Should researchers infect healthy people with Sars-CoV-2 to speed up vaccine testing?
As the pandemic drags on its costs continue to mount. At least 41 million have contracted Covid-19 and 1 million have died. As the northern hemisphere heads into winter a rise in cases is predicted once more. Many of us are pinning our hopes on a vaccine to help the world plot a course out of the pandemic. Could challenge studies give vaccine trials a shot in the arm?
Vaccines take time to develop – and particularly to test. One of the reasons is because researchers have to wait and see if there’s any difference in the infection rate between those that received the experimental vaccine and the placebo. Challenge studies – where the participant is exposed to the live virus in a clinical setting – might speed up trials, giving researchers a much more rapid assessment of any Sars-CoV-2 vaccine’s effectiveness. The world’s first Covid-19 challenge study has now been proposed for the UK. But is it ethical to give volunteers – albeit young, healthy ones – a potentially deadly disease for which there are few treatments?

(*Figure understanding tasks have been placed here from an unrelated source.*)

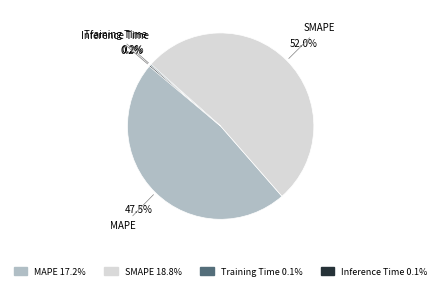

To the nearest percent, what is the difference between the largest and smallest slice percentages?

52%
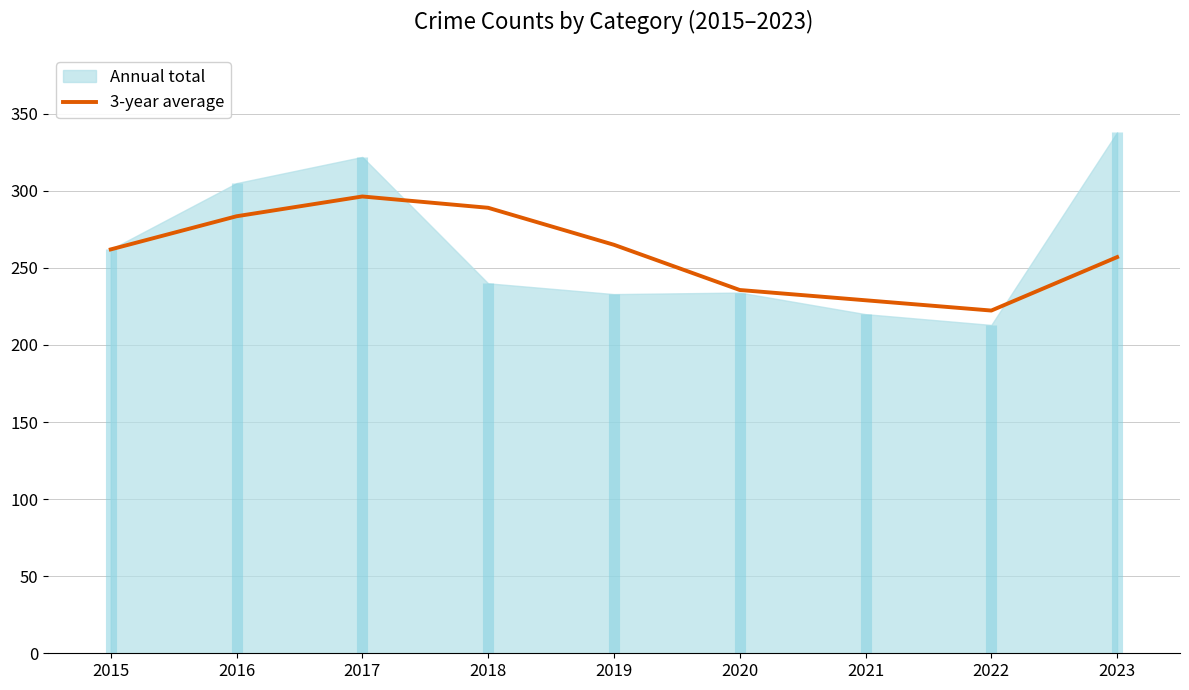

How many interior local peaks (higher than both neighbors) does the data have?

1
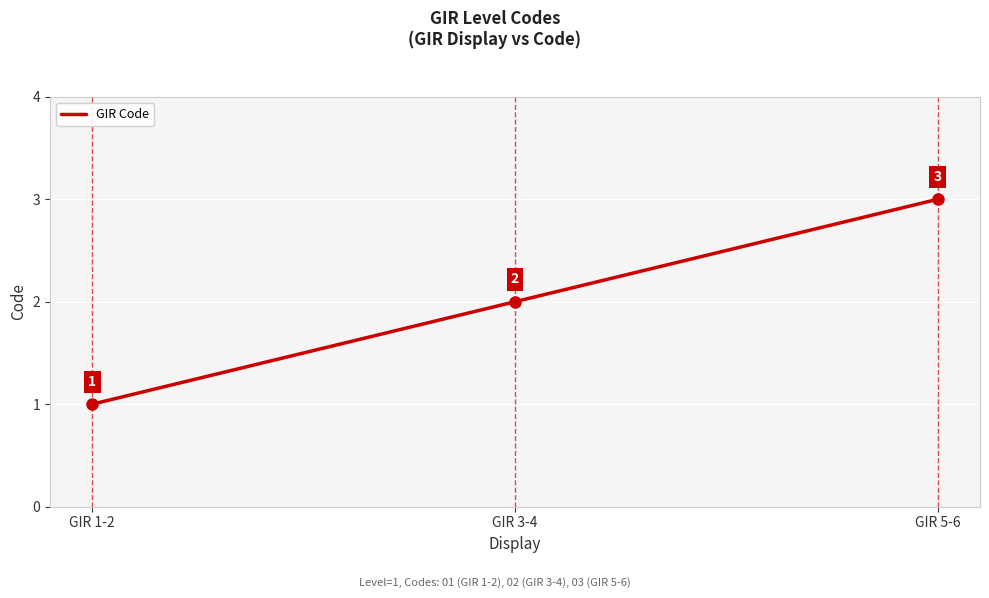

How many lines are shown in the chart?

1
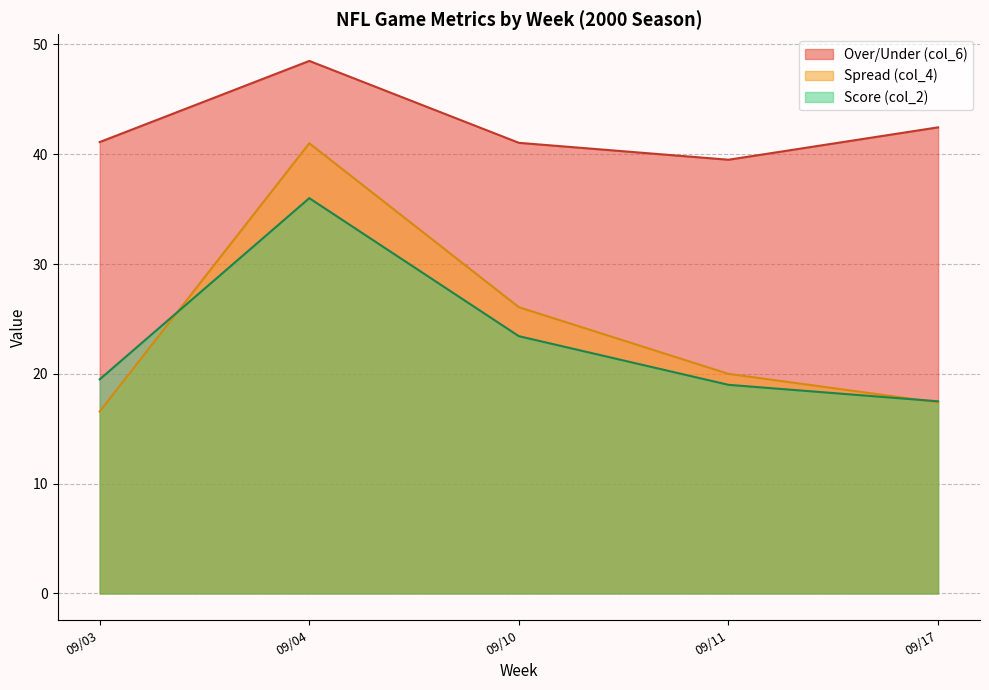

True or false: Over/Under (col_6) and Score (col_2) cross at least once.

False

Clinical trials are never without risk. In 2016, a volunteer died in a French drug trial and four others were left with lasting neurological conditions. The drug candidate was an inhibitor of the enzyme fatty acid amide hydrolase (FAAH) being trialled to treat a range of problems including anxiety and chronic pain. It appears that while the drug candidate bound covalently to FAAH, it also bound to a host of other enzymes. Many of these are also expressed in the brain and as the drug dose was raised it had terrible side-effects. Readers may also be familiar with the disastrous 2006 trials at Northwick Park Hospital in the UK. In this case, an experimental antibody to treat leukaemia led to a ‘cytokine storm’ – a massive inflammatory response – in trial participants. All six volunteers that received the antibody were hospitalised with organ failure.
As with all new technologies, ethical issues abound – just ask this year’s chemistry Nobel laureates. The scientific community had to grapple with the ethics of the real-world use of Cripsr–Cas9 to modify humans much sooner than expected after gene-edited babies were born in China in 2018. When weighing up new and uncertain interventions it’s about taking a hard look at the risks and the benefits. The consensus view is that gene editing is still too dangerous and unpredictable for use in humans.
To my mind, however, the rewards are great enough to justify the risks of a Sars-CoV-2 challenge study. The human cost of the pandemic has been high and the risk to volunteers monitored in hospitals will be low. The sooner an effective vaccine is found, the sooner the course of the pandemic can be changed. Tens of thousands of lives could, potentially, be saved. It remains to be seen whether the UK study will get the green light, but if it does, those selfless trial volunteers will have earned the thanks of millions – perhaps billions – of people around the world.